• [DATA UNDER STUDY]
= = =
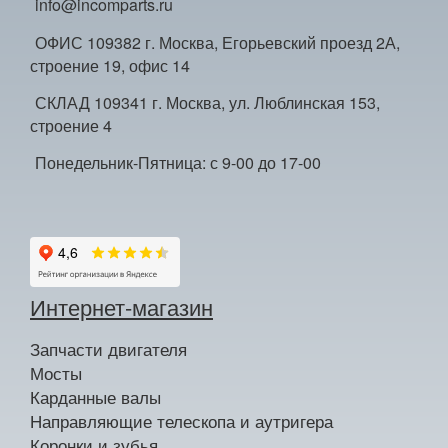
info@incomparts.ru
ОФИС 109382 г. Москва, Егорьевский проезд 2А,
строение 19, офис 14
СКЛАД 109341 г. Москва, ул. Люблинская 153,
строение 4
Понедельник-Пятница: с 9-00 до 17-00
Интернет-магазин
Запчасти двигателя
Мосты
Карданные валы
Направляющие телескопа и аутригера
Коронки и зубья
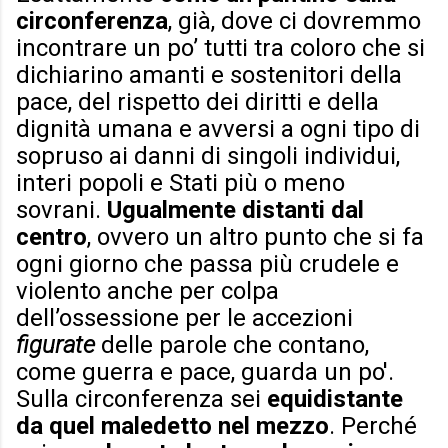
circonferenza
, già, dove ci dovremmo
incontrare un po’ tutti tra coloro che si
dichiarino amanti e sostenitori della
pace, del rispetto dei diritti e della
dignità umana e avversi a ogni tipo di
sopruso ai danni di singoli individui,
interi popoli e Stati più o meno
sovrani.
Ugualmente distanti dal
centro
, ovvero un altro punto che si fa
ogni giorno che passa più crudele e
violento anche per colpa
dell’ossessione per le accezioni
figurate
delle parole che contano,
come guerra e pace, guarda un po'.
Sulla circonferenza sei
equidistante
da quel maledetto nel mezzo
. Perché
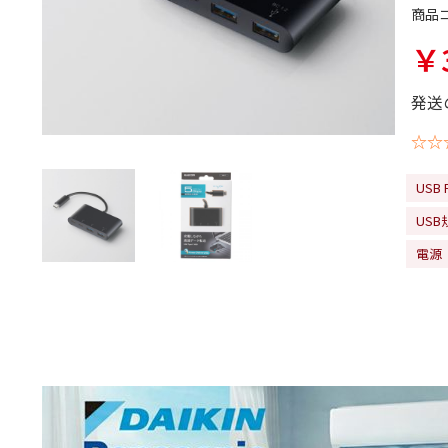
商品
￥3
発送
☆☆
USB 
USB
電源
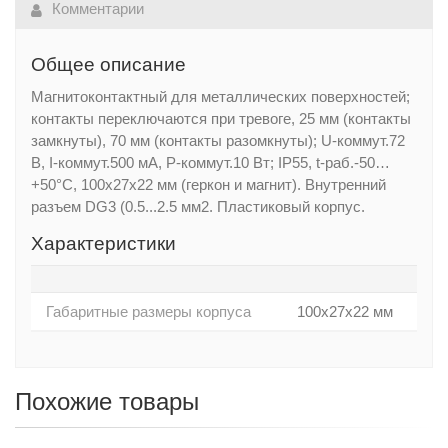
Комментарии
Общее описание
Магнитоконтактный для металлических поверхностей;
контакты переключаются при тревоге, 25 мм (контакты
замкнуты), 70 мм (контакты разомкнуты); U-коммут.72
В, I-коммут.500 мА, P-коммут.10 Вт; IP55, t-раб.-50…
+50°С, 100х27х22 мм (геркон и магнит). Внутренний
разъем DG3 (0.5...2.5 мм2. Пластиковый корпус.
Характеристики
Габаритные размеры корпуса
100х27х22 мм
Похожие товары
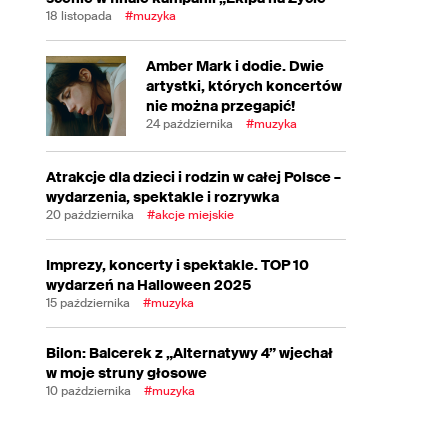
18 listopada
#muzyka
Amber Mark i dodie. Dwie
artystki, których koncertów
nie można przegapić!
24 października
#muzyka
Atrakcje dla dzieci i rodzin w całej Polsce –
wydarzenia, spektakle i rozrywka
20 października
#akcje miejskie
Imprezy, koncerty i spektakle. TOP 10
wydarzeń na Halloween 2025
15 października
#muzyka
Bilon: Balcerek z „Alternatywy 4” wjechał
w moje struny głosowe
10 października
#muzyka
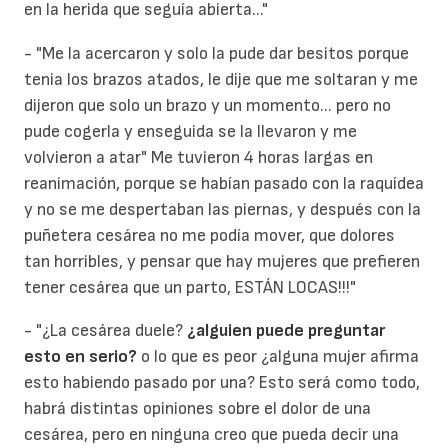
en la herida que seguía abierta..."
- "Me la acercaron y solo la pude dar besitos porque
tenia los brazos atados, le dije que me soltaran y me
dijeron que solo un brazo y un momento... pero no
pude cogerla y enseguida se la llevaron y me
volvieron a atar" Me tuvieron 4 horas largas en
reanimación, porque se habían pasado con la raquídea
y no se me despertaban las piernas, y después con la
puñetera cesárea no me podía mover, que dolores
tan horribles, y pensar que hay mujeres que prefieren
tener cesárea que un parto, ESTÁN LOCAS!!!"
- "¿La cesárea duele?
¿alguien puede preguntar
esto en serio?
o lo que es peor ¿alguna mujer afirma
esto habiendo pasado por una? Esto será como todo,
habrá distintas opiniones sobre el dolor de una
cesárea, pero en ninguna creo que pueda decir una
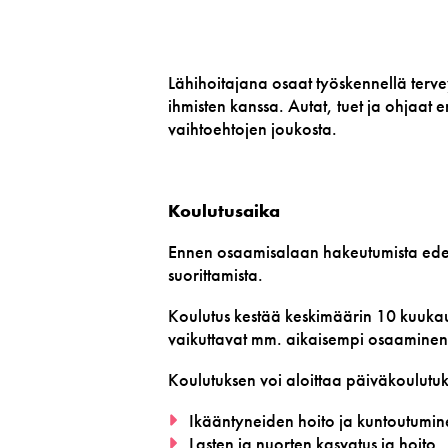
Lähihoitajana osaat työskennellä tervey
ihmisten kanssa. Autat, tuet ja ohjaat e
vaihtoehtojen joukosta.
Koulutusaika
Ennen osaamisalaan hakeutumista edell
suorittamista.
K
oulutus kestää keskimäärin
10
kuukau
vaikuttavat mm. aikaisempi osaaminen 
Koulutuksen voi aloittaa
päiväkoulutu
Ikääntyneiden hoito ja
kunto
u
tumin
Lasten ja nuorten kasvatus ja hoito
= = =
• [WHAT IS REQUIRED]
Find every line above that contains the word "esto", and return each one.

• [EXERCISE RESPONSE]
esto en serio?
esto habiendo pasado por una? Esto será como todo,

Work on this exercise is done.